Task: Which lines in the items below contain the word "unbalanced"? Pick out each such line and copy it in full.

Items from a data source:
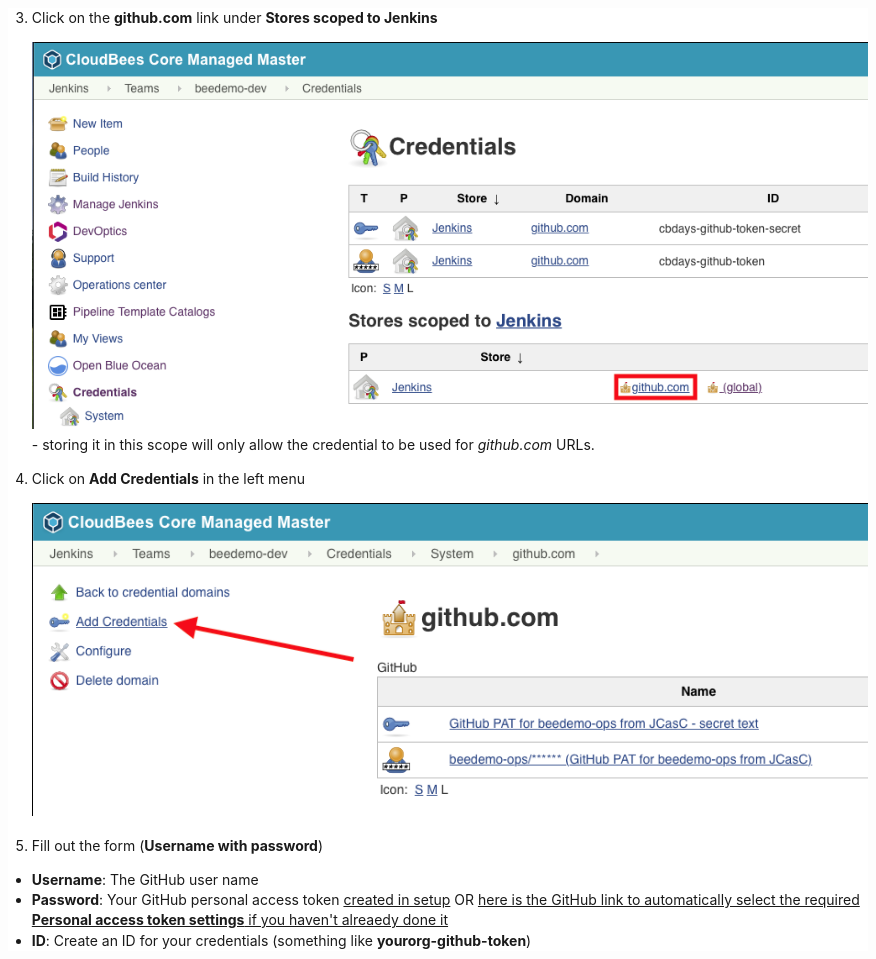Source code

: 3. Click on the **github.com** link under **Stores scoped to Jenkins** <p><img src="img/intro/credential_scope_github.png" width=850/> - storing it in this scope will only allow the credential to be used for *github.com* URLs.
4. Click on **Add Credentials** in the left menu <p><img src="img/intro/credential_add_link2.png" width=850/>
5. Fill out the form (**Username with password**)
  - **Username**: The GitHub user name
  - **Password**: Your GitHub personal access token [created in setup](../Setup.md#create-a-github-personal-access-token) OR [here is the GitHub link to automatically select the required **Personal access token settings** if you haven't alreaedy done it](https://github.com/settings/tokens/new?scopes=repo,read:user,user:email,admin:repo_hook)
  - **ID**: Create an ID for your credentials (something like **yourorg-github-token**)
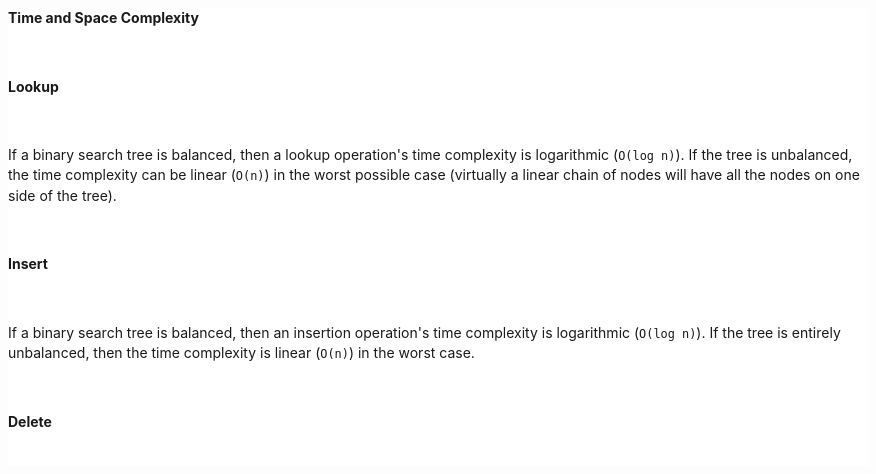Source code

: <span class="text-4505230f--TextH400-3033861f--textContentFamily-49a318e1"><span data-key="7fc2b267ede74a7e90e531a2966a4a17"><span data-offset-key="7fc2b267ede74a7e90e531a2966a4a17:0">**Time and Space Complexity**</span></span></span>

<span class="text-4505230f--TextH400-3033861f--textContentFamily-49a318e1"><span data-key="33940094c97241799fd395414ae8cc55"><span data-offset-key="33940094c97241799fd395414ae8cc55:0">‌</span></span></span>

<span class="text-4505230f--TextH400-3033861f--textContentFamily-49a318e1"><span data-key="e32a88048dfc45e8ade7c09cbb736fac"><span data-offset-key="e32a88048dfc45e8ade7c09cbb736fac:0">**Lookup**</span></span></span>

<span class="text-4505230f--TextH400-3033861f--textContentFamily-49a318e1"><span data-key="8b9e06a79d4a4b14898479cf3a04efc8"><span data-offset-key="8b9e06a79d4a4b14898479cf3a04efc8:0">‌</span></span></span>

<span class="text-4505230f--TextH400-3033861f--textContentFamily-49a318e1"><span data-key="7902783ebd6044ab90dcd2d5ae9b0658"><span data-offset-key="7902783ebd6044ab90dcd2d5ae9b0658:0">If a binary search tree is balanced, then a lookup operation's time complexity is logarithmic (</span><span data-offset-key="7902783ebd6044ab90dcd2d5ae9b0658:1">`O(log n)`</span><span data-offset-key="7902783ebd6044ab90dcd2d5ae9b0658:2">). If the tree is unbalanced, the time complexity can be linear (</span><span data-offset-key="7902783ebd6044ab90dcd2d5ae9b0658:3">`O(n)`</span><span data-offset-key="7902783ebd6044ab90dcd2d5ae9b0658:4">) in the worst possible case (virtually a linear chain of nodes will have all the nodes on one side of the tree).</span></span></span>

<span class="text-4505230f--TextH400-3033861f--textContentFamily-49a318e1"><span data-key="c743adfca99141718ce730b4496d0559"><span data-offset-key="c743adfca99141718ce730b4496d0559:0">‌</span></span></span>

<span class="text-4505230f--TextH400-3033861f--textContentFamily-49a318e1"><span data-key="4f9017b76a124959802c7985ee61bf33"><span data-offset-key="4f9017b76a124959802c7985ee61bf33:0">**Insert**</span></span></span>

<span class="text-4505230f--TextH400-3033861f--textContentFamily-49a318e1"><span data-key="41b2d21c499546a0ac84bf9215bea97f"><span data-offset-key="41b2d21c499546a0ac84bf9215bea97f:0">‌</span></span></span>

<span class="text-4505230f--TextH400-3033861f--textContentFamily-49a318e1"><span data-key="51739c12885744fc9be36724da2d2da2"><span data-offset-key="51739c12885744fc9be36724da2d2da2:0">If a binary search tree is balanced, then an insertion operation's time complexity is logarithmic (</span><span data-offset-key="51739c12885744fc9be36724da2d2da2:1">`O(log n)`</span><span data-offset-key="51739c12885744fc9be36724da2d2da2:2">). If the tree is entirely unbalanced, then the time complexity is linear (</span><span data-offset-key="51739c12885744fc9be36724da2d2da2:3">`O(n)`</span><span data-offset-key="51739c12885744fc9be36724da2d2da2:4">) in the worst case.</span></span></span>

<span class="text-4505230f--TextH400-3033861f--textContentFamily-49a318e1"><span data-key="d6bb1f6972e8496a92c3fd15b1f8313e"><span data-offset-key="d6bb1f6972e8496a92c3fd15b1f8313e:0">‌</span></span></span>

<span class="text-4505230f--TextH400-3033861f--textContentFamily-49a318e1"><span data-key="c0cc2cb837f848a181706880c73c846c"><span data-offset-key="c0cc2cb837f848a181706880c73c846c:0">**Delete**</span></span></span>

<span class="text-4505230f--TextH400-3033861f--textContentFamily-49a318e1"><span data-key="725b8c586a52491693965d1165a034b2"><span data-offset-key="725b8c586a52491693965d1165a034b2:0">‌</span></span></span>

Exercise response:
<span class="text-4505230f--TextH400-3033861f--textContentFamily-49a318e1"><span data-key="7902783ebd6044ab90dcd2d5ae9b0658"><span data-offset-key="7902783ebd6044ab90dcd2d5ae9b0658:0">If a binary search tree is balanced, then a lookup operation's time complexity is logarithmic (</span><span data-offset-key="7902783ebd6044ab90dcd2d5ae9b0658:1">`O(log n)`</span><span data-offset-key="7902783ebd6044ab90dcd2d5ae9b0658:2">). If the tree is unbalanced, the time complexity can be linear (</span><span data-offset-key="7902783ebd6044ab90dcd2d5ae9b0658:3">`O(n)`</span><span data-offset-key="7902783ebd6044ab90dcd2d5ae9b0658:4">) in the worst possible case (virtually a linear chain of nodes will have all the nodes on one side of the tree).</span></span></span>
<span class="text-4505230f--TextH400-3033861f--textContentFamily-49a318e1"><span data-key="51739c12885744fc9be36724da2d2da2"><span data-offset-key="51739c12885744fc9be36724da2d2da2:0">If a binary search tree is balanced, then an insertion operation's time complexity is logarithmic (</span><span data-offset-key="51739c12885744fc9be36724da2d2da2:1">`O(log n)`</span><span data-offset-key="51739c12885744fc9be36724da2d2da2:2">). If the tree is entirely unbalanced, then the time complexity is linear (</span><span data-offset-key="51739c12885744fc9be36724da2d2da2:3">`O(n)`</span><span data-offset-key="51739c12885744fc9be36724da2d2da2:4">) in the worst case.</span></span></span>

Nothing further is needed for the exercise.